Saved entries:
__________

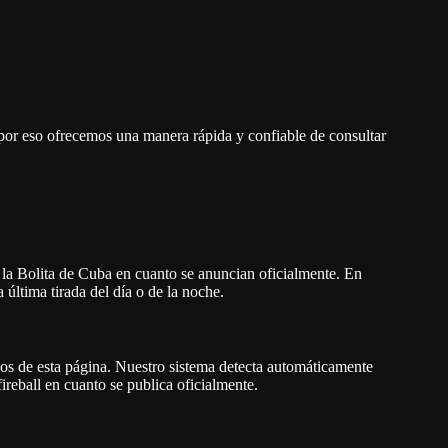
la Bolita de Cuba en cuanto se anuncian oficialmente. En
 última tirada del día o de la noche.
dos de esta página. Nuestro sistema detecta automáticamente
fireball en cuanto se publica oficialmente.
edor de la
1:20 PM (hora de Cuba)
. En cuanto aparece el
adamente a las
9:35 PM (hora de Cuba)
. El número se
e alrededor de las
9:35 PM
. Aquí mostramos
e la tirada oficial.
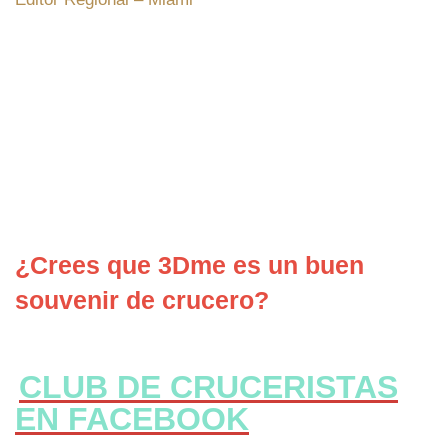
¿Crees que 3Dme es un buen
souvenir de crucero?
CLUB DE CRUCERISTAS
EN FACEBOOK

__________

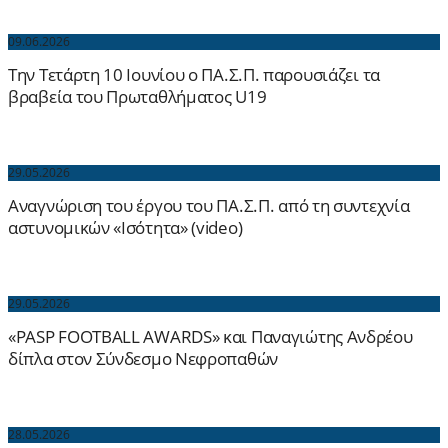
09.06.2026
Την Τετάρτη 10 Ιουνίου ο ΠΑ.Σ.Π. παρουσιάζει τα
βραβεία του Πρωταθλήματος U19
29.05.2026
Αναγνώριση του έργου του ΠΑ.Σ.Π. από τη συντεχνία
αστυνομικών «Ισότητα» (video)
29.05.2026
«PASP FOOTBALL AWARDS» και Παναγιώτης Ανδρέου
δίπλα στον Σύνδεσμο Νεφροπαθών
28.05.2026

__________

All lines with the word "hora" need to be copied from the data above.

1:20 PM (hora de Cuba)
9:35 PM (hora de Cuba)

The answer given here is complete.